3. As I said earlier, what the current generation of transformer models can do is crazy. But people also overhype what they can do. If you’re not convinced, skim a recent review on LLM capabilities — https://arxiv.org/pdf/2303.11504.pdf — where the authors looked at over 250 studies, at the very least look at the titles of the subsections. For example, the authors find that “[l]anguage models struggle with negation, often performing worse as models scale.”. I am not denying that LLMs are intelligent in many ways, in fact more intelligent than humans in plenty, but if they have trouble with negation in certain contexts, I find it hard to think of them as on a path to more a *general* intelligence, just an intelligence that is more proficient in domains that we are not. For example, while you dismiss embodiment, I think there are good reasons to think that it is still a problem that’s far from being solved.

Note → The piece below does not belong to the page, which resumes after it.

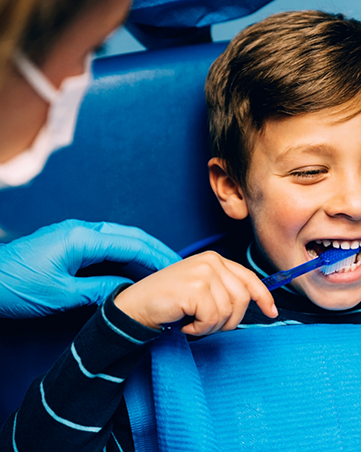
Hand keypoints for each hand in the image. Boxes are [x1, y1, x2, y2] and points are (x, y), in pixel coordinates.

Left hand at [0, 220, 179, 318]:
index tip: (177, 269)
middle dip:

Or see https://arxiv.org/pdf/2304.15004.pdf that make the following claim fairly convincingly: “[we] present an alternative explanation for emergent abilities: that for a particular task and model family, when analyzing fixed model outputs, emergent abilities appear due the researcher’s choice of metric rather than due to fundamental changes in model behavior with scale. Specifically, nonlinear or discontinuous metrics produce apparent emergent abilities, whereas linear or continuous metrics produce smooth, continuous, predictable changes in model performance.”. Makes you think about AGI risk arguments from the current models differently as well.

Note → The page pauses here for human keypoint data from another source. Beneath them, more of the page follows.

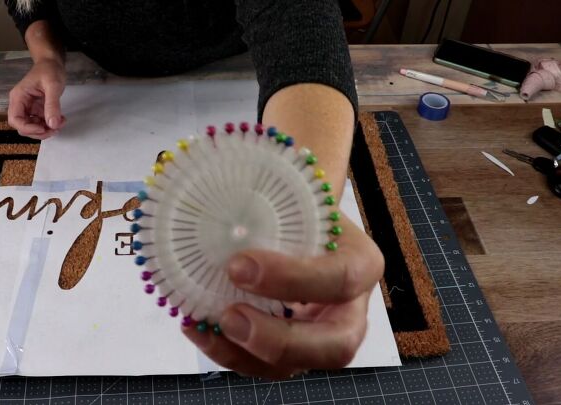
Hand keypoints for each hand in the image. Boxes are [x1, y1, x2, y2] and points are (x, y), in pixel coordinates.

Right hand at [8, 58, 66, 138]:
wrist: (52, 63)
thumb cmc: (50, 70)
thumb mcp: (53, 86)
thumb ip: (52, 105)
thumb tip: (53, 125)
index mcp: (18, 97)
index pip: (15, 119)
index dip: (27, 128)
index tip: (44, 128)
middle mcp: (20, 104)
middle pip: (23, 127)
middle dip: (39, 131)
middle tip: (56, 129)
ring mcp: (29, 108)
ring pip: (32, 127)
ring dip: (46, 130)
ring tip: (61, 123)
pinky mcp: (37, 110)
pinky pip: (40, 123)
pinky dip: (50, 125)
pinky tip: (60, 119)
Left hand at [183, 213, 384, 378]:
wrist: (296, 221)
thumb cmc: (296, 208)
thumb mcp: (296, 196)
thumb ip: (269, 200)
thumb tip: (222, 192)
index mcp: (361, 263)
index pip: (339, 279)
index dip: (292, 279)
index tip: (238, 265)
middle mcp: (350, 309)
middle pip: (336, 346)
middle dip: (280, 341)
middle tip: (231, 317)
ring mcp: (322, 336)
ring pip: (297, 367)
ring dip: (247, 355)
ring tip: (208, 326)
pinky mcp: (292, 351)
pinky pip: (264, 367)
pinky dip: (228, 353)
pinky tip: (199, 329)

And while working with GPT-3.5 recently, I can’t escape the feeling that it is just a super powerful recombinational machine. I am very certain that humans do a lot of that in our mental processes, but not *only* that, and you can’t reach AGI without that last missing part. While I see no reason why AGI or ASI could not be developed in principle, I don’t see how that could be possible without new breakthroughs in technology and not just scaling. So when prominent alignment people like Paul Christiano suggest that just a scaled-up version of GPT-4 could create problems with controllability (https://youtubetranscript.com/?v=GyFkWb903aU&t=2067), it’s not that I think that he’s definitely wrong, but it does make me question the risk alarmists.

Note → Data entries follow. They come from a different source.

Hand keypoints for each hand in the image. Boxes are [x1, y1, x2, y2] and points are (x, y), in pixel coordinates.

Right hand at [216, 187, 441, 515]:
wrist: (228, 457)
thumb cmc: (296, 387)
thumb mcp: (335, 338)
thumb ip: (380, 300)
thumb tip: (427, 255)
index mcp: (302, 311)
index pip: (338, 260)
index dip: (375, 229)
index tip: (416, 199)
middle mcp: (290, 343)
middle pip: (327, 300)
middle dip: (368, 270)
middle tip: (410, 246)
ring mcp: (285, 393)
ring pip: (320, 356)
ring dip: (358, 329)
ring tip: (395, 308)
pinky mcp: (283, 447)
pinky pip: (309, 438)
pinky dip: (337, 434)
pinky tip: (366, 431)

To kinda sum up, instead of focusing on specific things that we can do today (regulations, solving the problems that we already have and learning how to address longer-term potential problems from those solutions), I see *only* abstract discussions, paranoia, and magical thinking about unimaginable capabilities of future AIs based on impressive, but not completely incomprehensible results of current models. That seems like magical, religious thinking to me.
As always, thanks for the post, Erik, a pleasure to read!
P.S. Also Meghan O’Gieblyn’s “God, Human, Animal, Machine” makes a lot of great points about similarities between religious and current technological thought, I highly recommend.
"If we are stuck with our limited organic brains our longterm best chance of survival is simply to not build extremely large digital brains. That’s it."
The fact that this very simple concept seems to evade so many of the "Best Minds" is proof to me that they are not, in fact, The Best Minds. I will not worship at the altar of idiots and fools.
Perhaps An AIpocalypse will happen, and in place of Intelligence, Wisdom will finally be crowned king. Thou shalt not make a machine in the likeness of a man's mind.